Please return all of the records verbatim, with the pictures omitted.

Stored data
▼

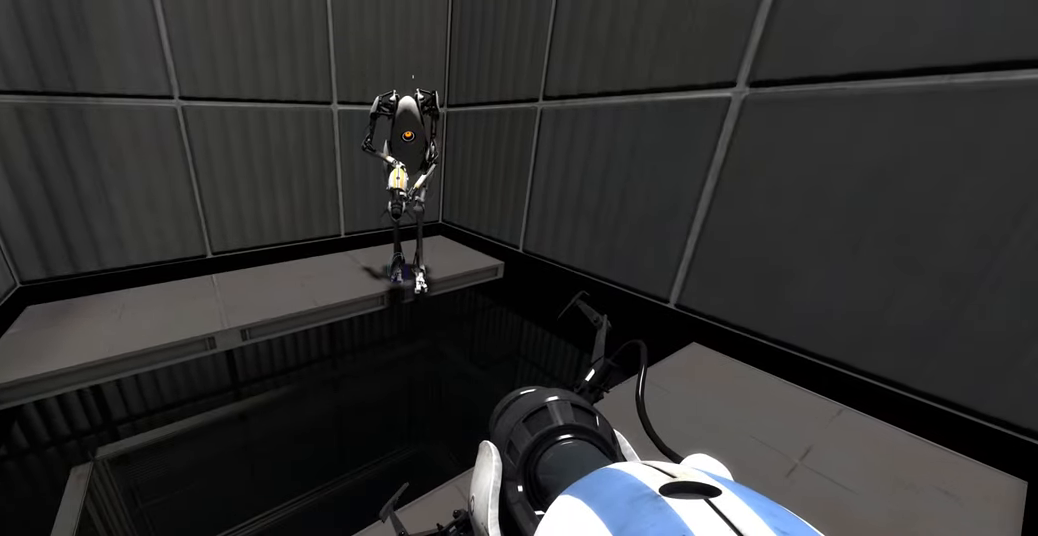
{"keys": [], "mouse": [], "events": []}
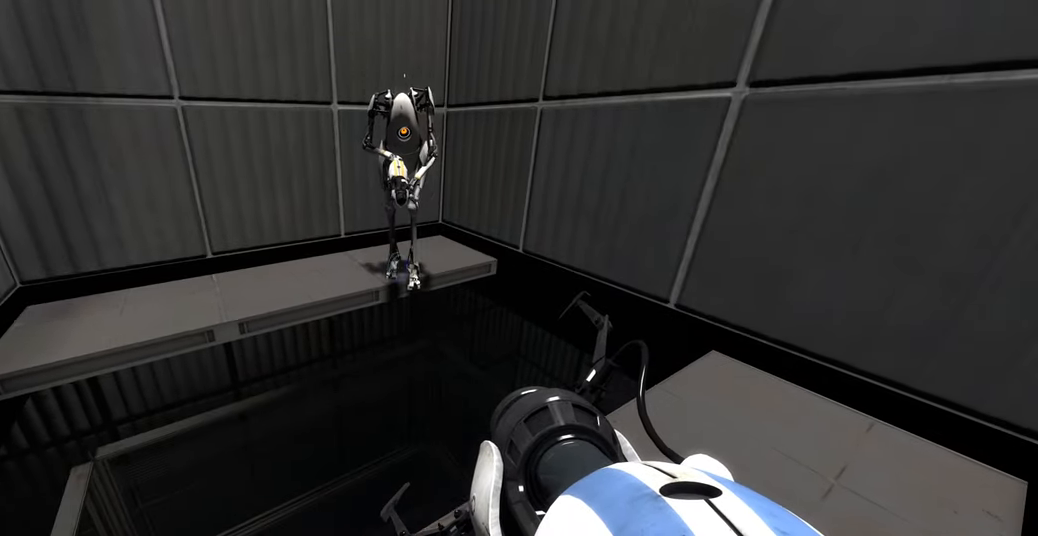
{"keys": [], "mouse": [], "events": []}
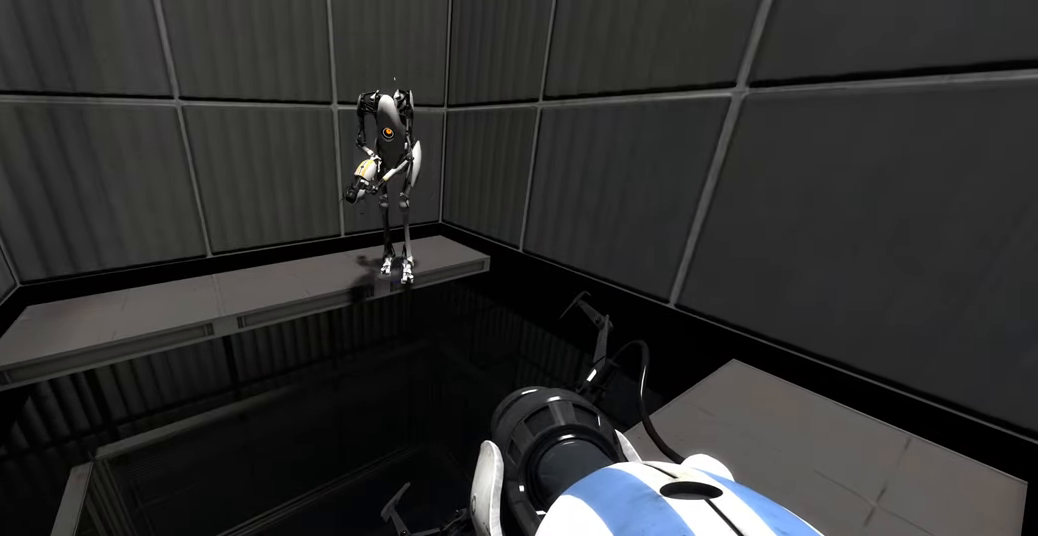
{"keys": [], "mouse": [], "events": []}
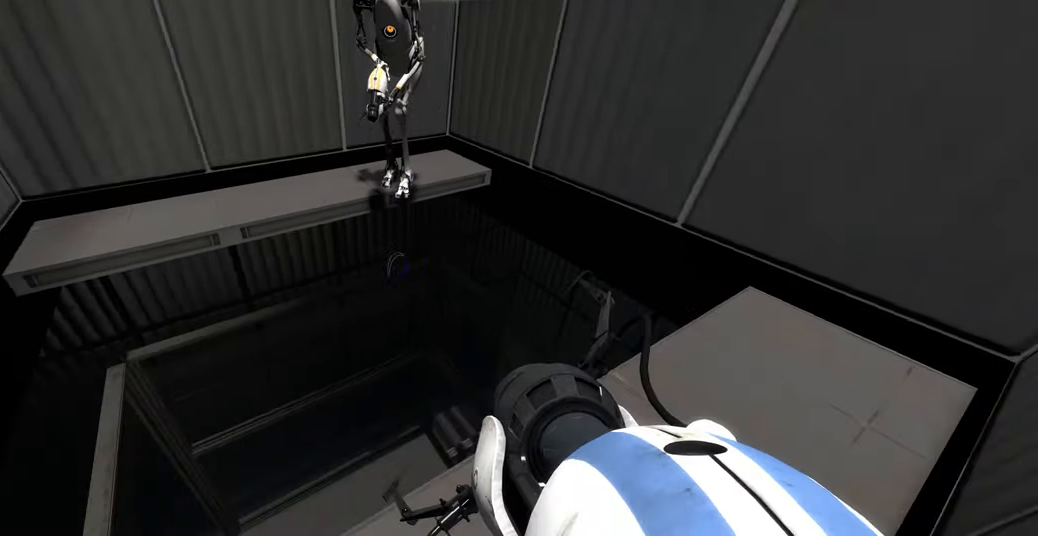
{"keys": [], "mouse": [], "events": []}
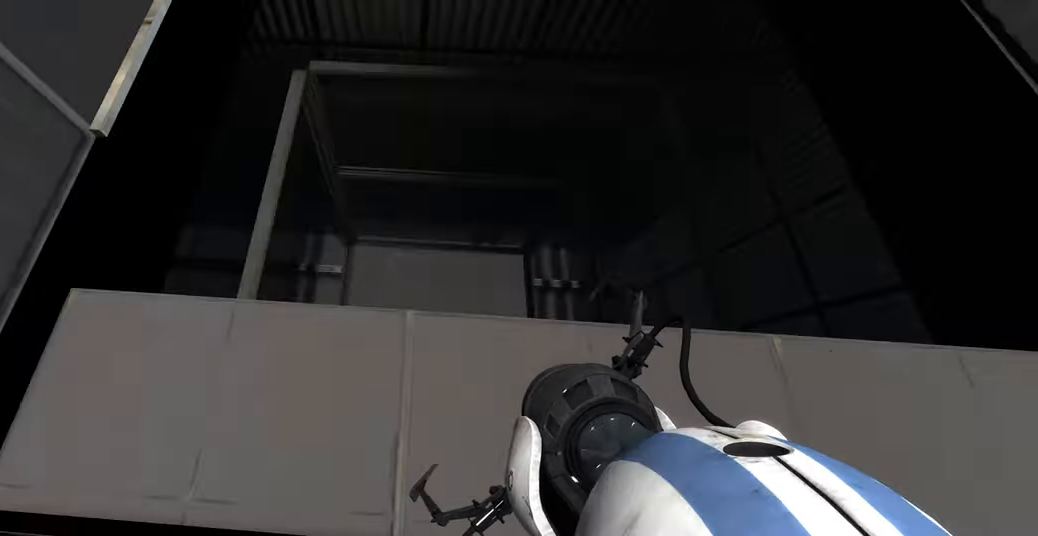
{"keys": ["a"], "mouse": [], "events": [[184, "mouse_left", "down"], [267, "mouse_left", "up"], [300, "a", "down"]]}
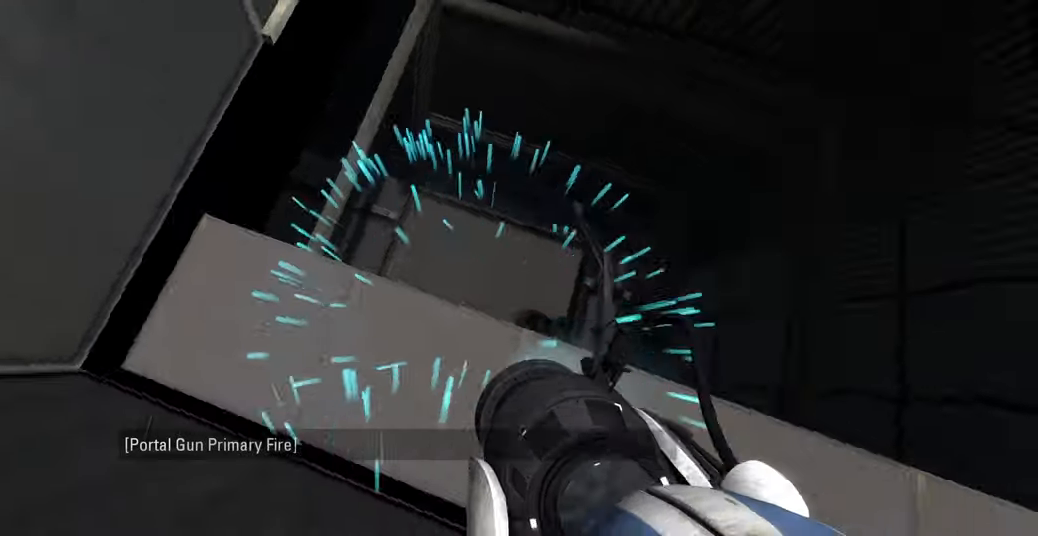
{"keys": [], "mouse": ["left"], "events": [[67, "a", "up"], [117, "d", "down"], [217, "d", "up"], [250, "mouse_left", "down"], [367, "mouse_left", "up"], [484, "mouse_left", "down"]]}
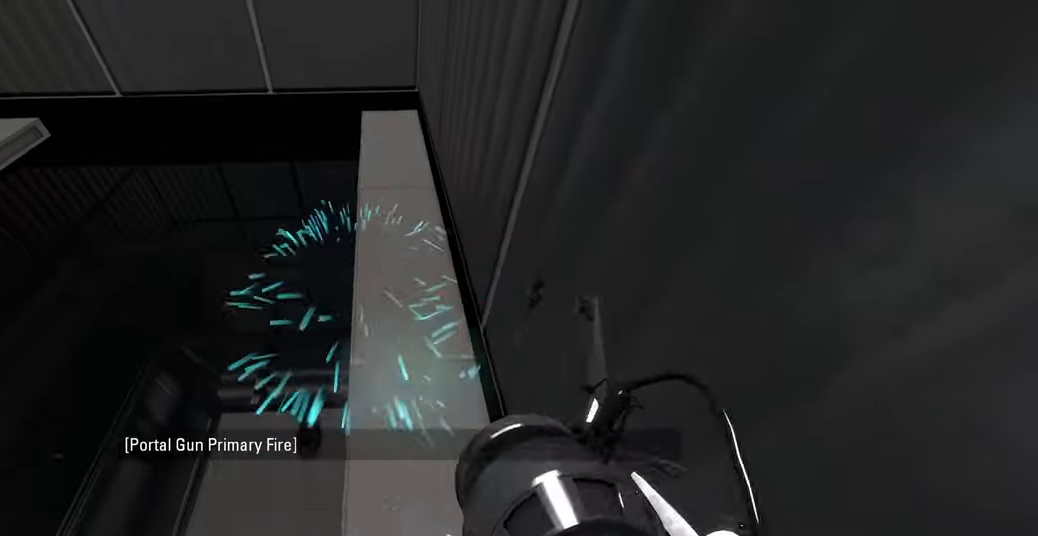
{"keys": [], "mouse": ["left"], "events": [[84, "mouse_left", "up"], [217, "mouse_left", "down"], [217, "w", "down"], [317, "mouse_left", "up"], [417, "mouse_left", "down"], [467, "w", "up"]]}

▲

Answer space:
{"keys": [], "mouse": [], "events": []}
{"keys": [], "mouse": [], "events": []}
{"keys": [], "mouse": [], "events": []}
{"keys": [], "mouse": [], "events": []}
{"keys": ["a"], "mouse": [], "events": [[184, "mouse_left", "down"], [267, "mouse_left", "up"], [300, "a", "down"]]}
{"keys": [], "mouse": ["left"], "events": [[67, "a", "up"], [117, "d", "down"], [217, "d", "up"], [250, "mouse_left", "down"], [367, "mouse_left", "up"], [484, "mouse_left", "down"]]}
{"keys": [], "mouse": ["left"], "events": [[84, "mouse_left", "up"], [217, "mouse_left", "down"], [217, "w", "down"], [317, "mouse_left", "up"], [417, "mouse_left", "down"], [467, "w", "up"]]}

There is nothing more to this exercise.